Count the lines of data below that include "shoulder". Provide only the number.

Data excerpts
○ ○ ○ ○ ○

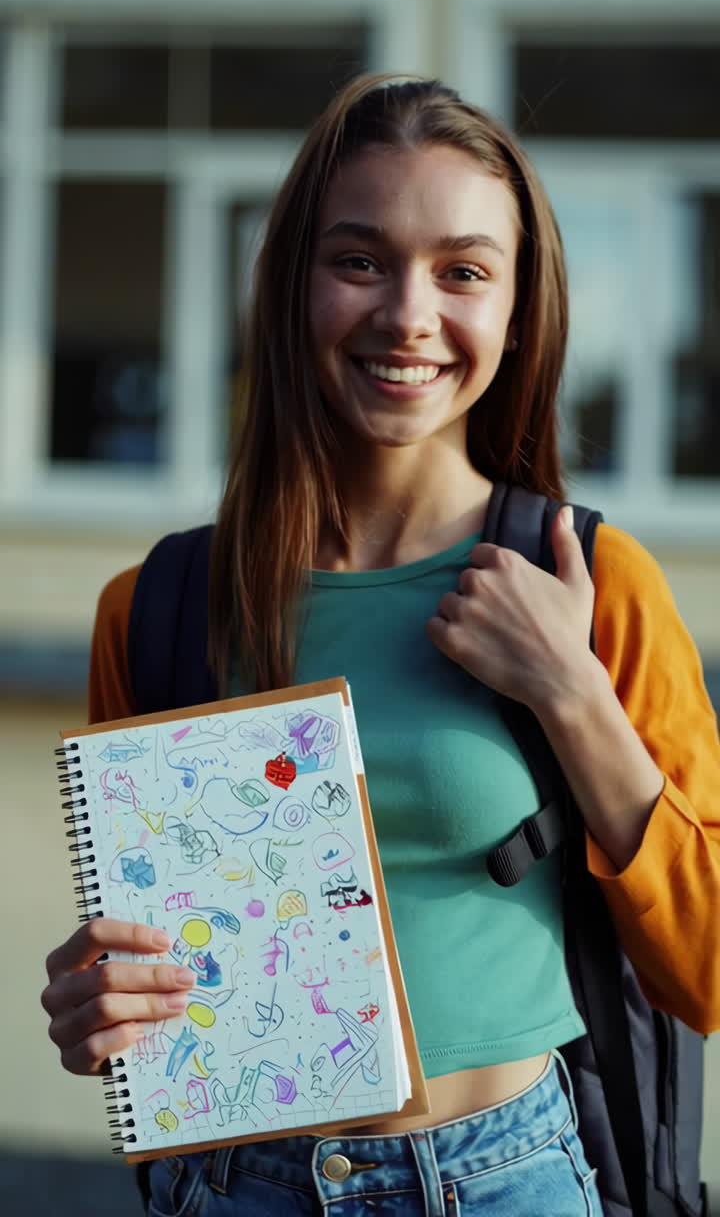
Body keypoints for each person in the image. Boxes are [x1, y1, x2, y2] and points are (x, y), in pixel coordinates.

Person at [41, 75, 720, 1216]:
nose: (409, 313)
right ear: (293, 284)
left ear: (517, 308)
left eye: (462, 270)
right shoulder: (155, 605)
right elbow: (150, 982)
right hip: (232, 1184)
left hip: (509, 1178)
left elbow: (704, 971)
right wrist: (99, 1005)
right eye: (360, 260)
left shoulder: (589, 584)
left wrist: (572, 691)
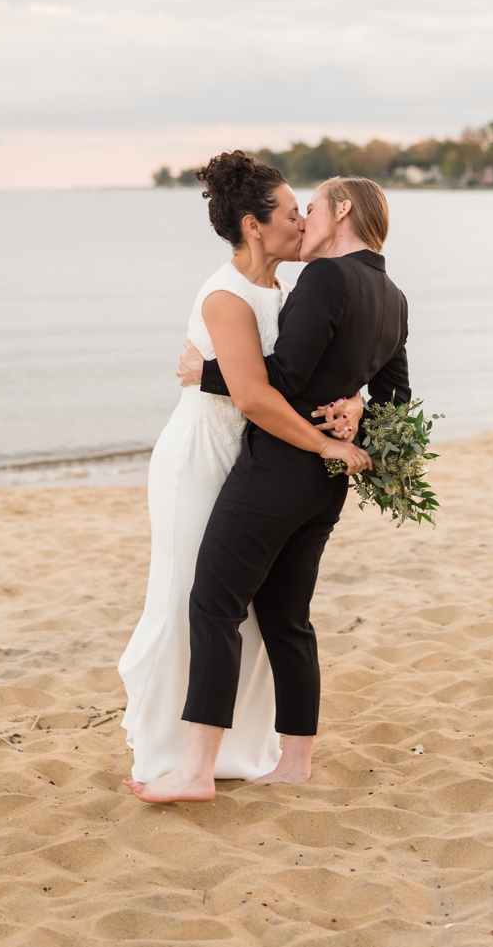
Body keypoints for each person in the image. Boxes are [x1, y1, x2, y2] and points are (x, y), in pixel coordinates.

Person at [124, 175, 408, 803]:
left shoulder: (324, 279)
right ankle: (294, 761)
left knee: (214, 606)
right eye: (293, 212)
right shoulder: (395, 296)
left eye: (311, 208)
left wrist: (209, 372)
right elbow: (397, 401)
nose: (304, 220)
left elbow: (282, 377)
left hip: (277, 469)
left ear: (341, 210)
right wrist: (356, 413)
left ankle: (195, 769)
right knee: (287, 616)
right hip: (324, 485)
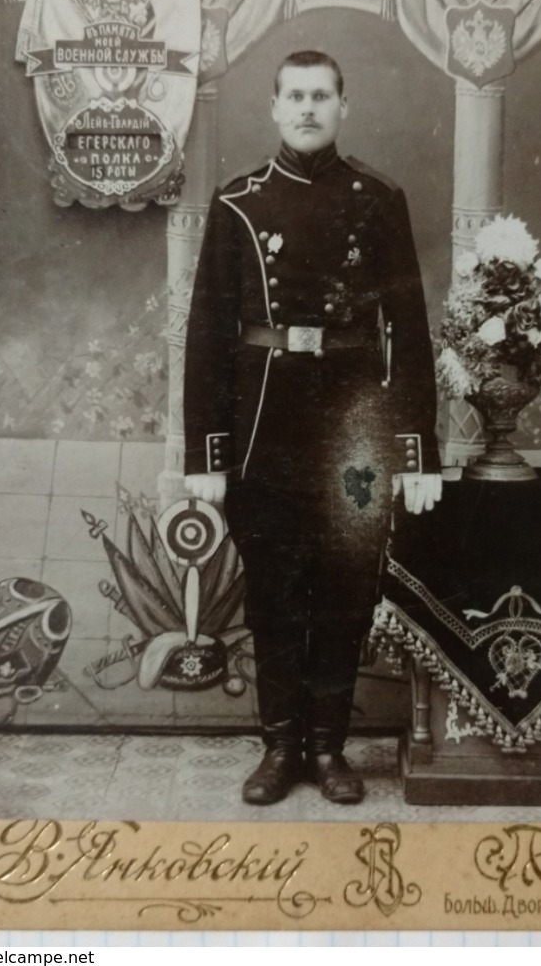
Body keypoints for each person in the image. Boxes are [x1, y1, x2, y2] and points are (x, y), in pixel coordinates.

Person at [183, 49, 442, 806]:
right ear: (273, 107)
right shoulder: (238, 204)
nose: (307, 108)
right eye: (294, 95)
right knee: (272, 591)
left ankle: (329, 748)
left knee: (344, 588)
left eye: (321, 95)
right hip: (264, 427)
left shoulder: (379, 197)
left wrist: (417, 449)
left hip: (353, 431)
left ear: (342, 105)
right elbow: (207, 333)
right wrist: (207, 452)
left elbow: (409, 328)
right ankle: (279, 748)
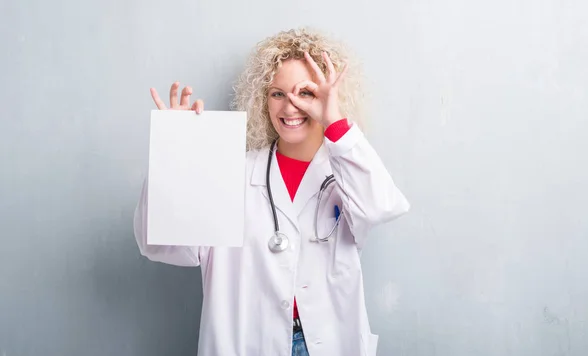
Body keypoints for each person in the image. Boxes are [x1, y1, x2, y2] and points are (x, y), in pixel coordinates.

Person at [133, 27, 410, 356]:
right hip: (248, 341)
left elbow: (381, 206)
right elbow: (160, 244)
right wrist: (174, 155)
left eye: (304, 93)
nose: (289, 107)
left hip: (326, 343)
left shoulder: (347, 173)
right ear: (263, 99)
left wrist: (335, 122)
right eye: (278, 93)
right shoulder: (229, 171)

○ ○ ○ ○ ○

REPLY
8